## STUDY QUESTIONS:
• A. Answer these questions using the blog post about The Christmas Bride, one answer per line:
(i) How many performers did the writer cast?
(ii) Where did Matthew Griffin make a strong impression earlier that year?
(iii) Who is the book writer of The Christmas Bride?
• B. Could you carry on the blog post about The Christmas Bride, starting after its final sentence?

## EXERCISE TEXT:

Bows

The audience basically sat there with their jaws dropped. The reaction wasn’t “This is great.” The reaction was “Holy Christ! I’ve never seen anything so marvelous.” You could feel this energy throughout the theatre, the entire building was abuzz with how fantastic the performance was.

You know, it has never been my intention to make this blog the place where I brag. So I’m going to try, today, to accurately reflect and reflect upon what happened in Connecticut at the beginning of July. As usual, I hope to be interesting and useful to creators of musicals. But, let’s face it, some of this is going to sound like boasting. Deal.

The occasion was a presentation of a portion of The Christmas Bride. I am responsible for its music and lyrics and circumstances landed me in the director’s chair. To my surprise, it’s not a tall wood-and-canvas thing with a title on the back. It fell upon me to select a cast of eight, rehearse them and tell them where to move. We had an extremely short amount of time to put this together, and the lion’s share was spent getting the notes right. An exorbitant number of minutes were lost to laughter, as a couple of players found a bit of business so funny, they were unable to get it together and deliver the material with a straight face.

Photo: Stephen Cihanek

But when they were on, they were ON. I’ve never encountered a crowd so titillated. The tongue-in-cheek machismo of leading man Matthew Griffin had the effect of literally turning a lot of women on. And, you know, my wife cast Magic Mike Live in Las Vegas, so now we’re both used to having that effect.

I really think the best thing I did in this fraught process was choosing the performers I got. Six had worked together for two years as students of mine. Solid and stolid David Arthur Bachrach is a veteran of two previous Christmas Bride productions, this time essaying a new role. One day I had a brainstorm that my current student Megan Poulos had all the right stuff to be the title character. I took a leap of faith that she’d play well off of Matthew Griffin, who’d made such a great impression earlier this year in Encores’ The New Yorkers at City Center. He’s got the looks, the voice, the goofy swagger; could they project the chemistry of illicit lovers taking a leap of faith on each other?

In a word, yes. This was the thing that thrilled me most. Book writer MK Wolfe and I had always hoped for a certain sexually charged energy between our leads. Previous productions had come up a little short, I think, as the lines and lyrics have to bounce off the pair in a way that sizzles. It’s that old saw that casting a show right is more than half the battle. Here was the proof of that pudding (made of plum?), a very fortunate happenstance. Players with a similar background was a felicitous shortcut: They all knew how to get behind the energy of the piece. MK Wolfe’s book effectively keeps the stakes high, and the players played them for all they’re worth.

Well-played melodrama knocks out an audience – the fraught sense that everything that’s happening is of great importance, has huge consequences for the characters. One could tell from the opening minutes that people were thunderstruck by what they were seeing.

## DATA BLOCK:
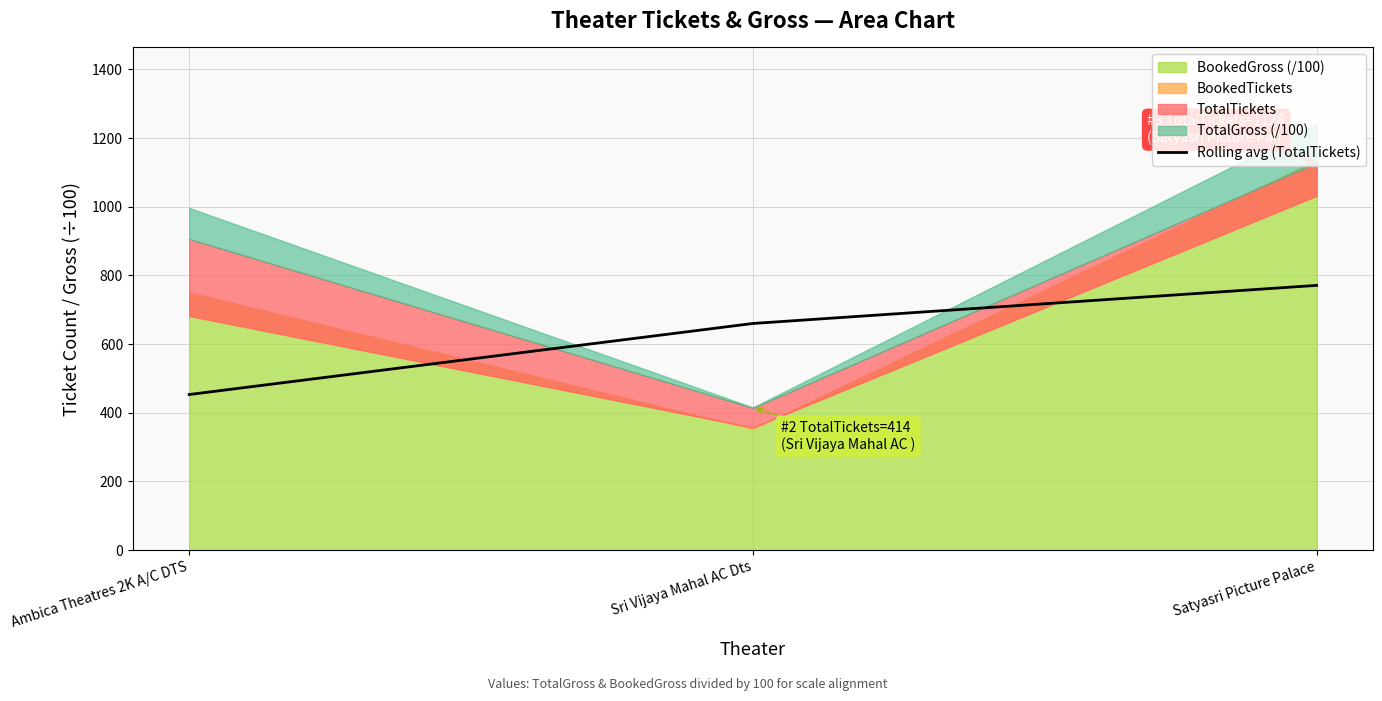

Rank the categories by Rolling avg (TotalTickets) value from lowest to highest.

Ambica Theatres 2K A/C DTS, Sri Vijaya Mahal AC Dts, Satyasri Picture Palace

## ANSWERS FOR THE EXERCISE:
• A.
(i) Eight.
(ii) In Encores' The New Yorkers at City Center.
(iii) MK Wolfe.

• B.
And it was more than my cast of New Yorkers. I also believe the quality of the writing stunned the crowd. The little that is arbitrary never seemed arbitrary because viewers got used to being rewarded for their concentration. In a plot sense, little clues are often dropped as to what might happen next, and these kept people’s ears particularly wide open.

That led, in turn, to a different kind of hearing. The singers sounded so great, you could sense the listeners relaxing, taking in a new and enjoyable tune. This is hard to describe, but there’s just a different feeling in a room when melodies hit ears and the hearers savor right away. Far too often, I’ve witnessed the opposite, when oddly-crafted tunes get taken in with a bit of befuddlement. This was more like love-at-first-sight, an instant attraction.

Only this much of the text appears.